Recorded information:
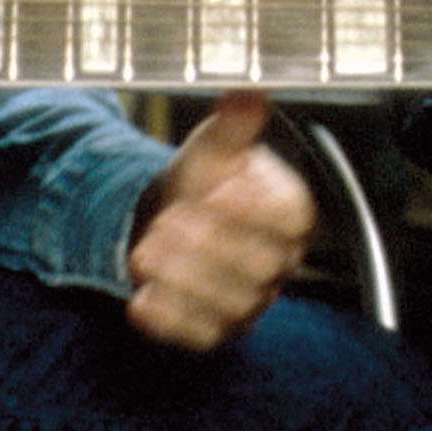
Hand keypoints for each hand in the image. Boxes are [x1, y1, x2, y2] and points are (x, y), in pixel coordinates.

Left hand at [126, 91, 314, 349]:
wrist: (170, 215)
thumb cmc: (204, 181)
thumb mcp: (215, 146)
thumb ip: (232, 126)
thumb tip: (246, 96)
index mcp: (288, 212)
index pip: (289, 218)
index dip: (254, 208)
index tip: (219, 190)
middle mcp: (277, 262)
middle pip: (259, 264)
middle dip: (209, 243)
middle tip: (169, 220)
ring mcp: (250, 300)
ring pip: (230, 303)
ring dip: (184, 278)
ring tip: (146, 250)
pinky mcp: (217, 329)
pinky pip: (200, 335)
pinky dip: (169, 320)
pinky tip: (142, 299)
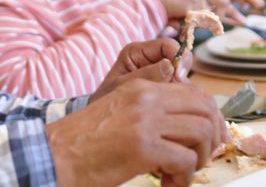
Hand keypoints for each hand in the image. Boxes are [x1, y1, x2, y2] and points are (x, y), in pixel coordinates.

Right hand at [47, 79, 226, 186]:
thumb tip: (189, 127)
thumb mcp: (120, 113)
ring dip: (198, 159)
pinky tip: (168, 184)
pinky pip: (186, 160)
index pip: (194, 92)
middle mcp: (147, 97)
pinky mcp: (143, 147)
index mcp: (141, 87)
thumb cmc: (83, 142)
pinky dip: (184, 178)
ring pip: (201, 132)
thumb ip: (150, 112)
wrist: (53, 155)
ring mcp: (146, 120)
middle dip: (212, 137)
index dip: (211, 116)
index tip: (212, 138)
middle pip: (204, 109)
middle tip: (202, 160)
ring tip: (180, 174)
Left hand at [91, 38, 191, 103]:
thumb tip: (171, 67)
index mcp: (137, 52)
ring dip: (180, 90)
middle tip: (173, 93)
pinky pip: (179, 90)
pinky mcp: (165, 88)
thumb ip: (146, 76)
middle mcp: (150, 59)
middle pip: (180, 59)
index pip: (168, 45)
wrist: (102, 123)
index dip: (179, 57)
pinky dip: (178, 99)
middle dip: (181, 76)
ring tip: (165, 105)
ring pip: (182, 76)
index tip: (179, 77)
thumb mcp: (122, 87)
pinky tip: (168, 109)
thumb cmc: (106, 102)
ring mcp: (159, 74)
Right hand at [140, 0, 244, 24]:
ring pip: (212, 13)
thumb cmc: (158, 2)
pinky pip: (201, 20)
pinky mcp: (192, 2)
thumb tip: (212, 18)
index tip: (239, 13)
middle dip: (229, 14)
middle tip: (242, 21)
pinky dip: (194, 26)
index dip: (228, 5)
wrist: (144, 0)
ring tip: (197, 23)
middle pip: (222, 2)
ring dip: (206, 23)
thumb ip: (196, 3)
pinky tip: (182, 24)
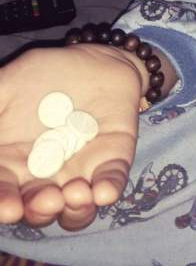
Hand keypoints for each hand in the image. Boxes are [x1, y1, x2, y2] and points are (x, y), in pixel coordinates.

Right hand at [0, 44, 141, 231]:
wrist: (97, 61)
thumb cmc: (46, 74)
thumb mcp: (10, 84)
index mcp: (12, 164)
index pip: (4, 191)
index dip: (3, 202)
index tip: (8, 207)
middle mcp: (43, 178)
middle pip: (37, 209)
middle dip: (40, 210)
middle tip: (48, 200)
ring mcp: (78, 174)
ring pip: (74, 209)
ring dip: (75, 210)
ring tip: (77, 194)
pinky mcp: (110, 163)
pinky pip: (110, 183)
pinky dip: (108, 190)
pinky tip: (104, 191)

==

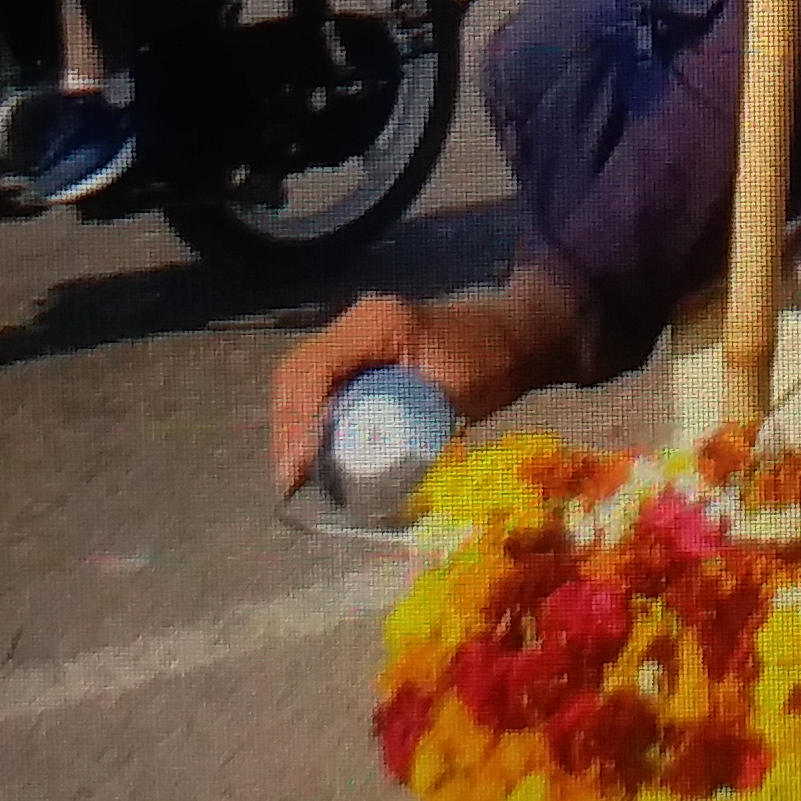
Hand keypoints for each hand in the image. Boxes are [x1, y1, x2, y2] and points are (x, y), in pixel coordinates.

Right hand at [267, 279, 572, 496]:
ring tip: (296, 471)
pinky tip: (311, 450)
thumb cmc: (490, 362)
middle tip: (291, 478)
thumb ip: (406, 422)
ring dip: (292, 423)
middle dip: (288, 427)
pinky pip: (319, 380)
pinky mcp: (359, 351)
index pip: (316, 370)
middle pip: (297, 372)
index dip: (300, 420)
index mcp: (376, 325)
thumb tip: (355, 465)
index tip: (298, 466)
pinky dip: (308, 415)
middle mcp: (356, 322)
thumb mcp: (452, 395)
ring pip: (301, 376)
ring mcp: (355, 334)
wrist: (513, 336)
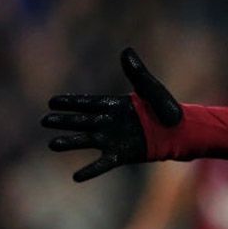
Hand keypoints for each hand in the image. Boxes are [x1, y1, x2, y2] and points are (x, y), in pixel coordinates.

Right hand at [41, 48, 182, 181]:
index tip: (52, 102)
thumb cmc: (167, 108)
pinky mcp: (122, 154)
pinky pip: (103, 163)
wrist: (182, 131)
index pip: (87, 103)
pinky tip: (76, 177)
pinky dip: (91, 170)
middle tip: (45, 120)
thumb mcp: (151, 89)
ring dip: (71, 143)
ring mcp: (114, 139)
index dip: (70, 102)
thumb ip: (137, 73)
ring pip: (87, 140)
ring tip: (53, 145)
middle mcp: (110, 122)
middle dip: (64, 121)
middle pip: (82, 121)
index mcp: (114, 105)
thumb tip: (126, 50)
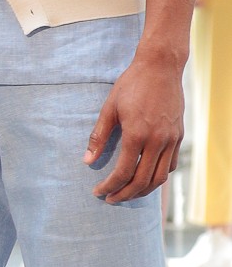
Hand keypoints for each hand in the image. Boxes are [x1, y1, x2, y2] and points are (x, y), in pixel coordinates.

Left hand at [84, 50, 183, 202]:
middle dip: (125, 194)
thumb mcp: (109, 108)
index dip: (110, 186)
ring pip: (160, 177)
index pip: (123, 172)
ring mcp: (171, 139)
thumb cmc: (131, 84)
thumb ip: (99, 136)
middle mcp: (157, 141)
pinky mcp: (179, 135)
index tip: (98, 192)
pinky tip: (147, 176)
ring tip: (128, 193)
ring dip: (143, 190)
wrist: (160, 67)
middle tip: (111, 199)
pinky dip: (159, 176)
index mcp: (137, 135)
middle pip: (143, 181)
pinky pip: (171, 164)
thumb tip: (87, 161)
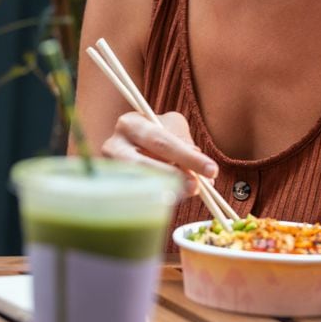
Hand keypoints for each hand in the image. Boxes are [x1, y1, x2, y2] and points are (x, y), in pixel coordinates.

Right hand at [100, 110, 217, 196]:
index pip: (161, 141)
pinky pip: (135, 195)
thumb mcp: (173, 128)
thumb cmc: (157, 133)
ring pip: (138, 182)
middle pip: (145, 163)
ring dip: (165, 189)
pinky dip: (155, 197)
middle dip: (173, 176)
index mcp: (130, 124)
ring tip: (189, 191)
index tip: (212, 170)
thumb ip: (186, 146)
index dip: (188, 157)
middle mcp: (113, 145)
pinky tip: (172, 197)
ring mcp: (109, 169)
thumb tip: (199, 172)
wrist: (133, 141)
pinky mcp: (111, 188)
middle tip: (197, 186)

Goal of the exercise: For this exercise, return exactly the lines above from the line with "middle pip: (259, 264)" through the line with "thumb tip: (189, 127)", both included. Do not copy the pictures.

Solution to the exercise:
middle pip: (259, 264)
middle dip: (209, 243)
middle tip: (169, 220)
ring mcp: (250, 300)
ring pip: (230, 303)
ring dip: (184, 278)
ring tip: (146, 250)
pinky mcp: (217, 329)
pinky pip: (200, 335)
pinky dip: (169, 320)
pinky tip: (142, 299)
Hand keypoints for each hand in the image. Boxes are [x1, y1, x2, y2] and points are (x, y), in pixel coordinates.

Right hand at [47, 79, 226, 186]:
thumb tip: (189, 127)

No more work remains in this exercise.